Regarding the plots, you must first understand that GMT works a bit differently from the other plotting packages (but, don’t they always do among each other?). In GMT, the plotting command adds a layer to the PostScript file. This means we never have the entire plot in memory but that we keep adding layers at need. We only display the figure when it’s finalized, and we do that by using the option show=true. The intermediate layers are added by using the ! notation. i.e.
plot(...); plot!(...); plot!(..., show=true)
since you didn’t provided the show option there is nothing to be … shown.

I tried that shapefile and there is something wrong somewhere (likely in the GMT.jl side) when I try to plot it all because many polygons are not shown, but it worked nicely whem imposing a map limit

countymap = gmtread("cb_2018_us_county_5m/cb_2018_us_county_5m.shp");
plot(countymap, region=(-125,-65,20,50), proj=:guess, show=true)
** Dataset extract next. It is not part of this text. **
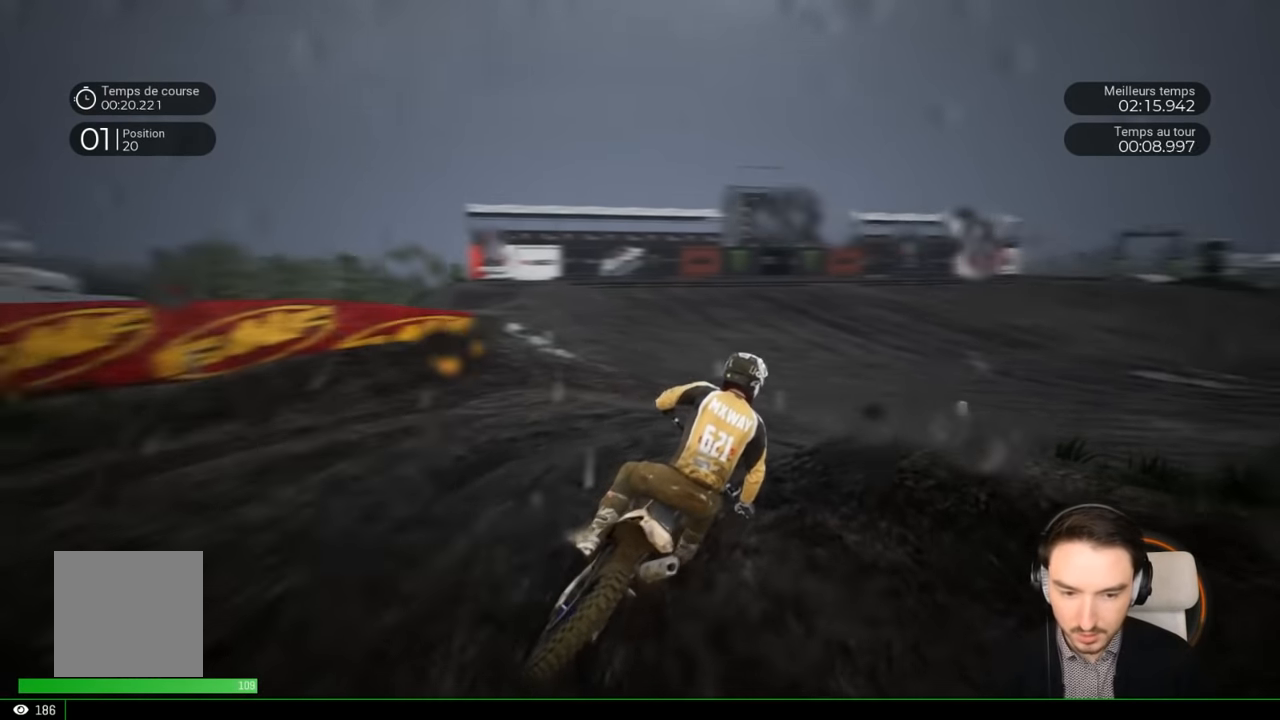
{"buttons": ["R2"], "left_stick": "right", "right_stick": "center", "events": [[17, "right_stick", "down-right"], [317, "R2", "down"], [384, "right_stick", "center"]]}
And if you want to follow that example with the Portuguese COVID map, I have to say that I should have updated it while I remembered better how to. Since then an attribute field has been added to the GMTdataset type and the function make_zvals_vec() was greatly improved to allow fetching polygons by attribute fields.

2 Likes

Great. Thanks for this help. I’d be interested in adding a GMT related tutorial to my archive of data analysis tutorials, both so I can learn more about mapping with GMT, and so others can benefit. Would you be interested in collaborating on that?

2 Likes

Well, yes. Tutorials and examples is a lagging area in GMT.jl

1 Like

Well, yes. Tutorials and examples is a lagging area in GMT.jl

Yes please. GMT and GMT.jl are great tools for mapping, but I do find them very complex. I know you can really do amazing plots and analysis with them, but as a novice they feel overwhelming. I’ve used them, would love to learn more, and tutorials would be a great tool for that.

1 Like

Great, I’ll PM you, and anyone who wants an invite to the discussion PM me and I’ll add you to the discussion. @alejandromerchan do you want to be on that PM?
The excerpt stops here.